The only problem I ever have in understanding Krugman is when he talks about his models. I don’t know enough to think in terms of his models (and I am just a typical lay person in that respect). I understand the economic world via the mechanisms. You can see that by the fact that I draw analogies with the mechanisms of cars and oil refineries which might seem odd to you.
Lay people would find it much easier to understand economists if they explained mechanisms. I also think that economists would find it much easier to understand lay people (particularly politicians) if they discussed lay people’s perceptions of the mechanisms driving the economy (even if it was mostly to correct the lay people’s faulty understanding).
In Dillow/Krugman terms, you started this thread to try to translate from a model to a mechanism based on that model. I am just looking for descriptions of mechanisms I can believe. However if you have inconsistencies, such as defining red and green money as equal and opposite but then later adding them together as though they had the same sign, then I won’t believe you.

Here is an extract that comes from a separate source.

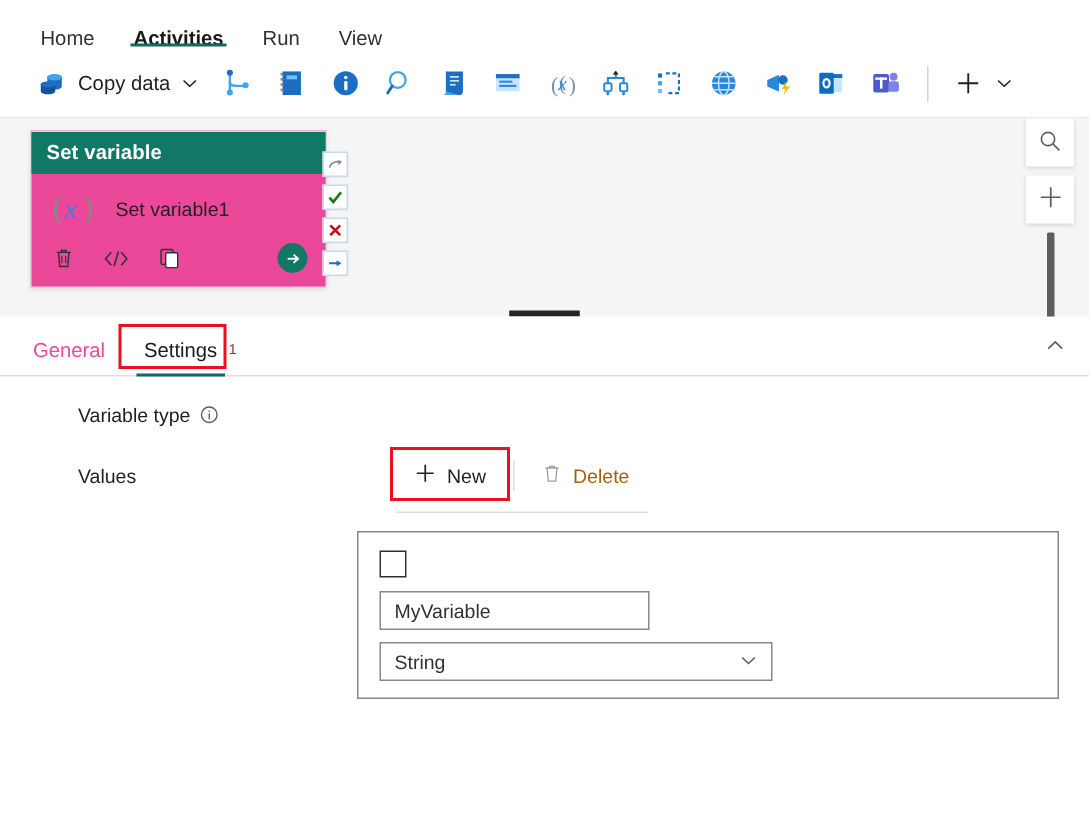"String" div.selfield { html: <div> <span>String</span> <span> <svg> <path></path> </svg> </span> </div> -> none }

Posted by: Jamie | February 20, 2014 at 09:44 AM
JKH said: “Forget commercial banks”
Nick/JKH,
I have read posts by JKH elsewhere. I think he is very smart. In the terms we have been discussing he understands mechanisms, so I’m surprised by his comment on commercial banks. I have a challenge for both/either of you.
My understanding of QE is that it involves something like the following mechanism:
Central bank triggers the mechanism and creates green money
Central bank swaps green money for commercial bank assets
Something else happens which I don’t understand in order to get the green money from commercial banks to the wider economy.

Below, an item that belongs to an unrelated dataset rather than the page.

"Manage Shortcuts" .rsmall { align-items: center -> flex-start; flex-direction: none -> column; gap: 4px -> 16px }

I don’t see how you can describe this mechanism without mentioning commercial banks. If you can describe this mechanism without mentioning commercial banks then I will bow to JKH’s expertise. The only sort of mechanism I can think of that would omit commercial banks would be if the central bank hired a helicopter and dropped the new green money directly into the economy. I don’t see that happening anywhere near me.
Posted by: Jamie | February 20, 2014 at 09:46 AM
Jamie: I'm fine on mechanisms and models. I talk about "stability" and "transmission mechanisms".

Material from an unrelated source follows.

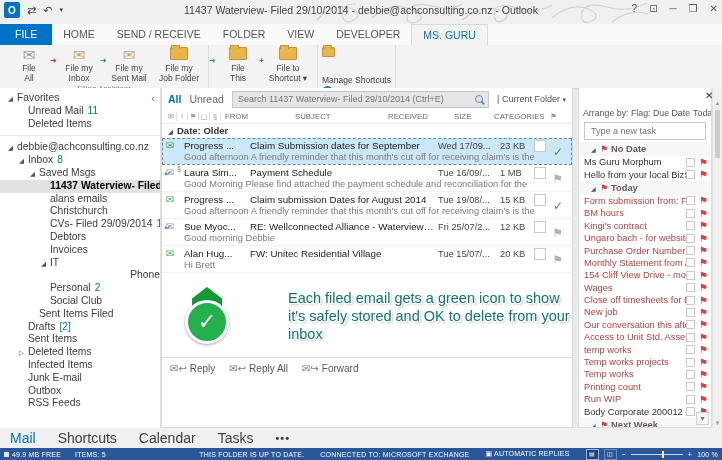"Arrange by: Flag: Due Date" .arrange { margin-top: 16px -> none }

When we say "forget about commercial banks" we might mean: consolidate commercial and central banks together (the central bank takes over the commercial banks). We can imagine a world in which everyone has an account at the central bank. In part, that is the real world. I hold central bank money in my pocket. It's paper money, not electronic money, but it's the same thing. I have an account at the Bank of Canada, it's just they won't let me run an overdraft.
Open Market Operation (the proper name for QE) with no commercial banks: the Bank of Canada buys a bond from me, and gives me currency in exchange. That's the mechanism. Introducing commercial banks just complicates the story.
http://worthwhile.typepad.com/worthwhile_canadian_initi/2013/10/immaculate-transfers-and-the-monetary-transmission-mechanism.html
Posted by: Nick Rowe | February 20, 2014 at 09:59 AM
Jamie,
I'm deferring to Nick's choice of a simplified model there to make the discussion consistent.
The QE analogy in that model by construction has to be a transaction between the CB and a non-bank agent.
So the CB buys something (maybe bonds) from somebody (maybe you or me) in exchange for new green money.
And its a non-conventional policy in the context of a "normal" red/green balance as described by Nick.